Jeudi 24 novembre, l’Assemblée nationale a adopté une proposition de loi visant à constitutionnaliser le droit à l’Interruption Volontaire de Grossesse (IVG). Une étape essentielle pour inscrire dans la Constitution ce droit inaliénable des femmes à disposer de leur propre corps. Un moment extrêmement fort et puissant. Car si pour notre génération elle semble acquise, nous avons toutes et tous les récits de nos mères, de nos grand-mères, qui ont subit de nombreuses violences pour faire valoir leurs droits.

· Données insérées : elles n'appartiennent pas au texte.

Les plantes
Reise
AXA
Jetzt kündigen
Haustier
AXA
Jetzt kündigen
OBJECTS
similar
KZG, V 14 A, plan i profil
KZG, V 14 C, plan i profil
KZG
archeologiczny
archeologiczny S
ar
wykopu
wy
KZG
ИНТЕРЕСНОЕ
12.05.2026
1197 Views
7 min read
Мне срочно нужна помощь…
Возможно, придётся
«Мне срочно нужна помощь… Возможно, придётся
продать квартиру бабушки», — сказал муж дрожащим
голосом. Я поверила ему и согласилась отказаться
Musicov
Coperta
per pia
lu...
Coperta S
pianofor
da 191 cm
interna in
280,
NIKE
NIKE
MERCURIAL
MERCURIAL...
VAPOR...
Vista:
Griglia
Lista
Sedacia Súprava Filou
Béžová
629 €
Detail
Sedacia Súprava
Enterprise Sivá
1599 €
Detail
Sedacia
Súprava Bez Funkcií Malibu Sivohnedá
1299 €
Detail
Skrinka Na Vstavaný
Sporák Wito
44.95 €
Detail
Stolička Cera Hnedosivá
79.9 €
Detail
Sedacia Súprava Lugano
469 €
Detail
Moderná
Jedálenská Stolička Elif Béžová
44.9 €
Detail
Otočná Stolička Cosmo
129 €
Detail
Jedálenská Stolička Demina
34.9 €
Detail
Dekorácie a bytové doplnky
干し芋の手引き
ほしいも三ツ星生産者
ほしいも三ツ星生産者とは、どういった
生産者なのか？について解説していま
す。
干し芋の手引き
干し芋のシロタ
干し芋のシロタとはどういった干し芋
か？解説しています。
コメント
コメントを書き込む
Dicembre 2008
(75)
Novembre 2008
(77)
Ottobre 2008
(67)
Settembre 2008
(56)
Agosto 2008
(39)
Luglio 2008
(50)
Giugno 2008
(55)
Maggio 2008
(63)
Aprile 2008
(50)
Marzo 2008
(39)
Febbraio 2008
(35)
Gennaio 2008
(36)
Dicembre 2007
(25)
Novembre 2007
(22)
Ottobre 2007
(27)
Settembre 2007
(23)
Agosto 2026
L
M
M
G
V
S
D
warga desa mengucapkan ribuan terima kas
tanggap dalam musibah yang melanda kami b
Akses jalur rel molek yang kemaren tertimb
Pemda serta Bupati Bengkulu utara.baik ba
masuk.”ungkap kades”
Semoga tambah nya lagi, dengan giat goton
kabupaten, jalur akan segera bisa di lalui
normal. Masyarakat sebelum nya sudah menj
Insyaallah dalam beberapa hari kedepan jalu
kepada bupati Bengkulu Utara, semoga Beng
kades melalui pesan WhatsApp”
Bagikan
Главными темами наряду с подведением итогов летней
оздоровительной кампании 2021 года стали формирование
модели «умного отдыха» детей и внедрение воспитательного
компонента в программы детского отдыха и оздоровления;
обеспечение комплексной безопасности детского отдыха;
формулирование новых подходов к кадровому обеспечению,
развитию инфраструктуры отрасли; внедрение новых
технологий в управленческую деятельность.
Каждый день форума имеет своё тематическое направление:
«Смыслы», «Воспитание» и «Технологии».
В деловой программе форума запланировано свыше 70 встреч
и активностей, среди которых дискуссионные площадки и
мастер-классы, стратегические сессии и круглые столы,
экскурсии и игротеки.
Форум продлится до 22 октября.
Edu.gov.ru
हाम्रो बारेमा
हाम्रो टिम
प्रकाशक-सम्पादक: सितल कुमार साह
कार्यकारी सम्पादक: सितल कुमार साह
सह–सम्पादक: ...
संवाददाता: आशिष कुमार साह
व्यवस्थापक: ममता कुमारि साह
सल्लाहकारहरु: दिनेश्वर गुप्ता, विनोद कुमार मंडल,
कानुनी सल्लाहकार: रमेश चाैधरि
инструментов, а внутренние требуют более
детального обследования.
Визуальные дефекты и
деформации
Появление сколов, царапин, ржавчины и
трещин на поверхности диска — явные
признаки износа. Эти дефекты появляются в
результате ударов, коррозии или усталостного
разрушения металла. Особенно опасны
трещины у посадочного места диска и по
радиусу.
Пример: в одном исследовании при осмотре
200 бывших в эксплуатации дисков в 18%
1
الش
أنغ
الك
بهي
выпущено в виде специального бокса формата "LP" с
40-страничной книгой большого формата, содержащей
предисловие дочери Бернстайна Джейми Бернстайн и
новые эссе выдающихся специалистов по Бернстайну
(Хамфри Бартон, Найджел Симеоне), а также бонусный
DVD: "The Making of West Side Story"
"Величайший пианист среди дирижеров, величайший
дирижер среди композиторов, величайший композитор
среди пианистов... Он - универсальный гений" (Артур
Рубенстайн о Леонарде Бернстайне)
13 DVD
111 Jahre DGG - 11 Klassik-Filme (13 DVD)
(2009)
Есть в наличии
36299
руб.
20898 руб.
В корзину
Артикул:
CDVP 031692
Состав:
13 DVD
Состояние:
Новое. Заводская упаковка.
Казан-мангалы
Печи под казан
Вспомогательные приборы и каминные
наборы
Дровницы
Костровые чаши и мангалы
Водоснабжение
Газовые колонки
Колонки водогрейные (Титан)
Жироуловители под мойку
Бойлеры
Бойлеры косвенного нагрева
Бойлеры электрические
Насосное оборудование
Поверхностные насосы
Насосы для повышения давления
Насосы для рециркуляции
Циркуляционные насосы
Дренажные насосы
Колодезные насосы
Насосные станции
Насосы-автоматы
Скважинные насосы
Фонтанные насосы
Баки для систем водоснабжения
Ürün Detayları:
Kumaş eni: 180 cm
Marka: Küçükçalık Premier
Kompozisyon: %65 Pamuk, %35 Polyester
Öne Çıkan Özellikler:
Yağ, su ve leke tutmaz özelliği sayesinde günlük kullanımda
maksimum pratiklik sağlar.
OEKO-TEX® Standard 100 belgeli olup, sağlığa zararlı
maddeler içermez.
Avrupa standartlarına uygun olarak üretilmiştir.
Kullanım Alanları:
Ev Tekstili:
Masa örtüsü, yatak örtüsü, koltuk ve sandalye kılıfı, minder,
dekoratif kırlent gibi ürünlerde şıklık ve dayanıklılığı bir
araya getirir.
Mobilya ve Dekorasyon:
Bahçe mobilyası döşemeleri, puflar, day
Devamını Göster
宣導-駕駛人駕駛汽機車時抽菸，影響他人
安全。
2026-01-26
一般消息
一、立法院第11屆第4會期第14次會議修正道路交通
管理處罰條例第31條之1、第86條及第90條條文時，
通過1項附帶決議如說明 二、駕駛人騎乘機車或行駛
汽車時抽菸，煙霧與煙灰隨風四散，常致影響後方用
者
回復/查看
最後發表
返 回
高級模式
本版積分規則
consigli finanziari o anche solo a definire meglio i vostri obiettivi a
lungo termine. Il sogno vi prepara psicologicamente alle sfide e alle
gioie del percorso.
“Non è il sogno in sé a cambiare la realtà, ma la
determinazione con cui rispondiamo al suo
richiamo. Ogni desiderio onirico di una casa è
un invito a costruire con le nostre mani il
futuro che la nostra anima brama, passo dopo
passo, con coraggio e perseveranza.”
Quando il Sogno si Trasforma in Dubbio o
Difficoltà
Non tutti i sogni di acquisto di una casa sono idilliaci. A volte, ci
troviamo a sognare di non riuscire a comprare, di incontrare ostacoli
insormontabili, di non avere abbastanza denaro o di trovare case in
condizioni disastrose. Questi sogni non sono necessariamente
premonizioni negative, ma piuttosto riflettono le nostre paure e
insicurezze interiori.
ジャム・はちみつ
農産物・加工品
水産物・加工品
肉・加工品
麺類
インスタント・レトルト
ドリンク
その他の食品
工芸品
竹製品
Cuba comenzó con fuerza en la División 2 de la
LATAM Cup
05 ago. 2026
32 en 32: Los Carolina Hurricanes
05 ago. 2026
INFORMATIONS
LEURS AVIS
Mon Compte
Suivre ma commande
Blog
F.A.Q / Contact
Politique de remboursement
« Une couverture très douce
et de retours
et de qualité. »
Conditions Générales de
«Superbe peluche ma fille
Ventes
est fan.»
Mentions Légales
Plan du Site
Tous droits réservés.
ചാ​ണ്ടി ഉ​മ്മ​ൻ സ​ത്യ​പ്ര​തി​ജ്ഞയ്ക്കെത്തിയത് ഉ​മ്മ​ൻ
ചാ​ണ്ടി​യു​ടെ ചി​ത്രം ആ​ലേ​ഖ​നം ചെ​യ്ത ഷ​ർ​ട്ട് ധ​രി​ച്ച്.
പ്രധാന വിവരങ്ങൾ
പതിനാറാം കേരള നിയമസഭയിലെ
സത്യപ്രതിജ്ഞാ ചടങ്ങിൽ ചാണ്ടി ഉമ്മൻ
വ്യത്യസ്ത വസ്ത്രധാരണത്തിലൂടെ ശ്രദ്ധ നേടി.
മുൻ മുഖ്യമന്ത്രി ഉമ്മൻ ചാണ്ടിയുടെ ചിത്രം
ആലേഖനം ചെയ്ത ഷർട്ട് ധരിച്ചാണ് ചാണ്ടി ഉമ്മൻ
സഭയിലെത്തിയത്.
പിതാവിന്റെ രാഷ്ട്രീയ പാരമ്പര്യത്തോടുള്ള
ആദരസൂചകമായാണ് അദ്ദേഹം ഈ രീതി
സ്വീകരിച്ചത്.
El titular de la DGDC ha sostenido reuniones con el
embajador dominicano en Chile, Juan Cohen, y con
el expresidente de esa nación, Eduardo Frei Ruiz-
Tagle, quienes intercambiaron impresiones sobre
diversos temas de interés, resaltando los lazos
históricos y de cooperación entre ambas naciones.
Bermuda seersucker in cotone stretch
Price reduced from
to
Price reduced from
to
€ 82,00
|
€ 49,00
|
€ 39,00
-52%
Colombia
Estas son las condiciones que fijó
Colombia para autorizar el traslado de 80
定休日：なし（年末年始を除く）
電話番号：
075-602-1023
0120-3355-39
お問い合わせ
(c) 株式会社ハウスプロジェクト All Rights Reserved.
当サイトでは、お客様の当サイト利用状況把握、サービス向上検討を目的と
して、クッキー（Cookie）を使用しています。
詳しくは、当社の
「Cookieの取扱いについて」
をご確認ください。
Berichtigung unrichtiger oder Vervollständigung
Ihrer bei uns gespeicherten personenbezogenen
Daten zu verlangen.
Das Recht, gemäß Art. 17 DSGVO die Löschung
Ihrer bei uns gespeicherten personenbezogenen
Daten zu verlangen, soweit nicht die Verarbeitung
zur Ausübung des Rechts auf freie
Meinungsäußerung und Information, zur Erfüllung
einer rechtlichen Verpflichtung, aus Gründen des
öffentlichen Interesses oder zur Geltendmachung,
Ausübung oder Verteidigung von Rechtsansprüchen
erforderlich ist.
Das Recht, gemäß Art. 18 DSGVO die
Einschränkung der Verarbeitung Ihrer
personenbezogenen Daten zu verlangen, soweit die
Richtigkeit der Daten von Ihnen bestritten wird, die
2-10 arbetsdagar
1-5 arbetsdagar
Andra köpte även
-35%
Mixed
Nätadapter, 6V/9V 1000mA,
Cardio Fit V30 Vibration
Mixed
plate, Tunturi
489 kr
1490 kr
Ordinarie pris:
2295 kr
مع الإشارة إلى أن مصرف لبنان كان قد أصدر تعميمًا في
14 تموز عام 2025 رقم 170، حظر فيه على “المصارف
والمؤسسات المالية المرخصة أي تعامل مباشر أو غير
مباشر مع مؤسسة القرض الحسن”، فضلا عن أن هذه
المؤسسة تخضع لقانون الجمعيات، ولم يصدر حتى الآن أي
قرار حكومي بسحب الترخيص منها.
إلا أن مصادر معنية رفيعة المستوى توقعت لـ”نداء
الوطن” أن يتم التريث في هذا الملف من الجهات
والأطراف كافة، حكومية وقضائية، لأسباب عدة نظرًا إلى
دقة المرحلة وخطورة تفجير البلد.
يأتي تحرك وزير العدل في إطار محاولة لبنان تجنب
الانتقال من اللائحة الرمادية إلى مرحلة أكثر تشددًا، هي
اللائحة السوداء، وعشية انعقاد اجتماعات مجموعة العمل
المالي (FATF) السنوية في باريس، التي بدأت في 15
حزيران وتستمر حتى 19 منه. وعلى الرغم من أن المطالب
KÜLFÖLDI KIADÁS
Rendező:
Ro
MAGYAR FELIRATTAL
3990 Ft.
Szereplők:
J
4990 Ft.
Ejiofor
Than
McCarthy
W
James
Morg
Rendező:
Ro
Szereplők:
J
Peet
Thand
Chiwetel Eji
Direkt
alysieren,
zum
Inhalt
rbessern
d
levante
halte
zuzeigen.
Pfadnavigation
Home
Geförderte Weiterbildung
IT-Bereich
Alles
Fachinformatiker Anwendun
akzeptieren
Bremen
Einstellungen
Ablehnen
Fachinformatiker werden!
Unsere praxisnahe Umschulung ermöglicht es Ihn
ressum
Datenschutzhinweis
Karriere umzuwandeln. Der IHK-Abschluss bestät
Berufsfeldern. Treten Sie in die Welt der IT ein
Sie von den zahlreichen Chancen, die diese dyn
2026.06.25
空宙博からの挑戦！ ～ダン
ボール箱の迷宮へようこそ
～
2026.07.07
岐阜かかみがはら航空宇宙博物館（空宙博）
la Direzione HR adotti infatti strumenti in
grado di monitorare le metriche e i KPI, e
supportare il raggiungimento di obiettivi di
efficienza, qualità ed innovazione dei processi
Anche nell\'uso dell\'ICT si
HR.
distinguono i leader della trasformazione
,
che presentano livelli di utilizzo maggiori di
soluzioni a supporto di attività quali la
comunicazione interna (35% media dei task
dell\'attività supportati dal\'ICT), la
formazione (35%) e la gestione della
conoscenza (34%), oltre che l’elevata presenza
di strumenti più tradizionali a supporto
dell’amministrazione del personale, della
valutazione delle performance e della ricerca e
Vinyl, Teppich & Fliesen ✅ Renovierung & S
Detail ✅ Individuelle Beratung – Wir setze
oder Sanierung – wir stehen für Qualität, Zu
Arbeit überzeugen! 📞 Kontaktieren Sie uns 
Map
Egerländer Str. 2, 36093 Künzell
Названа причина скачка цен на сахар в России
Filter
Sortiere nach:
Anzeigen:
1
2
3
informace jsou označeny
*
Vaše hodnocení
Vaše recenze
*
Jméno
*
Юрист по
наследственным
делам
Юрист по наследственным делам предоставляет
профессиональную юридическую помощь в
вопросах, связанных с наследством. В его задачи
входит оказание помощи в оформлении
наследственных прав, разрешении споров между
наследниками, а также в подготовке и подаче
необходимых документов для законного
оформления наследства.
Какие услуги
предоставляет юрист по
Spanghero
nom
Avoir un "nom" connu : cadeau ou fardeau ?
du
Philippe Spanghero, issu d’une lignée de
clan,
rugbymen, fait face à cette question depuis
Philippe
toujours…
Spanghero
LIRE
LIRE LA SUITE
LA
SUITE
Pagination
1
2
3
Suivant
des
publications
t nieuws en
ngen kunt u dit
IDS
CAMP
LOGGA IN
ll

Si c’est déjà inscrit dans la loi grâce à la loi Veil, pourquoi une telle importance à l’inscrire dans notre Constitution ? Tout simplement parce que, comme l’ont illustré nos débats au sein de l’Assemblée ou du Sénat, celles et ceux qui seraient prompt à faire reculer nos droits sont bien présents en France. De plus, les reculs du droit à l’IVG un peu partout dans le monde peuvent nous faire craindre que cet acquis pourrait dans le futur être remis en question.
Un exemple récent aux Etats-Unis, où la Cour suprême américaine à restreint le droit à l’avortement. En effet, le 24 juin 2022, la Cour Suprême américaine décidait de revenir sur l’arrêt Roe v. Wade. Cet arrêt protégeait de facto “le droit des femmes” à avorter dans les 50 états du pays. Désormais, chaque État décide s’il autorise ou non le recours à l’avortement. Aujourd’hui, il ne reste légal que dans 24 États, 5 l’ont restreint ou ont exprimé leur souhait de le restreindre, 18 l’ont interdit ou vont le faire et son avenir reste incertain dans 3 États. Derrière, ce sont des milliers de personnes obligées de se déplacer dans un autre état pour y avoir accès ou de risquer leur vie en réalisant des IVG illégales, faute de moyens pour payer ce déplacement. Cette décision a prouvé qu’aucun droit – encore plus lorsqu’il s’agit du corps des femmes et des minorités – n’était jamais entièrement protégé.
Inscrire le droit dans l’IVG était donc indispensable et bien plus qu’un symbole : c’est rajouter des contraintes et difficultés supplémentaires pour le renverser. Il était donc urgent d’agir, notamment face à l’inquiétude grandissante des citoyen·ne·s.
D’abord portée par Mélanie Vogel (EELV) au Sénat, cette proposition de loi avait été rejetée à 17 voix près par une majorité de droite. Elle a ensuite été présentée lors de la niche parlementaire du groupe LFI à l’Assemblée. Chaque groupe parlementaire dispose du droit d’inscrire une proposition de loi lors d’une journée de débat. Les débats, notamment en commission des lois, ont été très durs et certains propos ont déshonoré notre hémicycle. Pour la droite et l’extrême droite ? Pas d’urgence à agir car ce droit ne serait pas menacé en France. Ils ont fait de l’obstruction parlementaire en allant jusqu’à proposer des amendements sans lien avec le sujet, comme la Procréation Médicalement Assistée (PMA) ou les étrangers. Un amendement pour renommer le texte “proposition de loi constitutionnelle visant à laisser croire que l’IVG serait remise en cause en France” a également été déposé. Une véritable preuve de leur mépris pour le droit des femmes. Ils nous ont ainsi démontré que les personnes qui menacent régulièrement le droit de l’IVG à travers différentes contraintes – que ce soit de durée ou de critères d’accès – sont les mêmes que celles qui s’opposent à sa constitutionnalisation. Somme toute, ils veulent garder les mains libres pour s’en défaire un jour !
Finalement, la proposition de loi a été adoptée dans une version qui permet à la fois de protéger le droit à l’avortement des femmes mais aussi des personnes trans. C’est donc une victoire historique et vecteur d’espoir pour toutes celles et ceux qui se battent encore aujourd’hui pour obtenir ou maintenir ce droit. J’ai été émue et fière ce jour là en votant pour cette proposition de loi, avec une grande pensée pour ma mère et ma grand-mère, qui elle, n’ont pas eu la chance d’être protégées par le droit dans notre pays.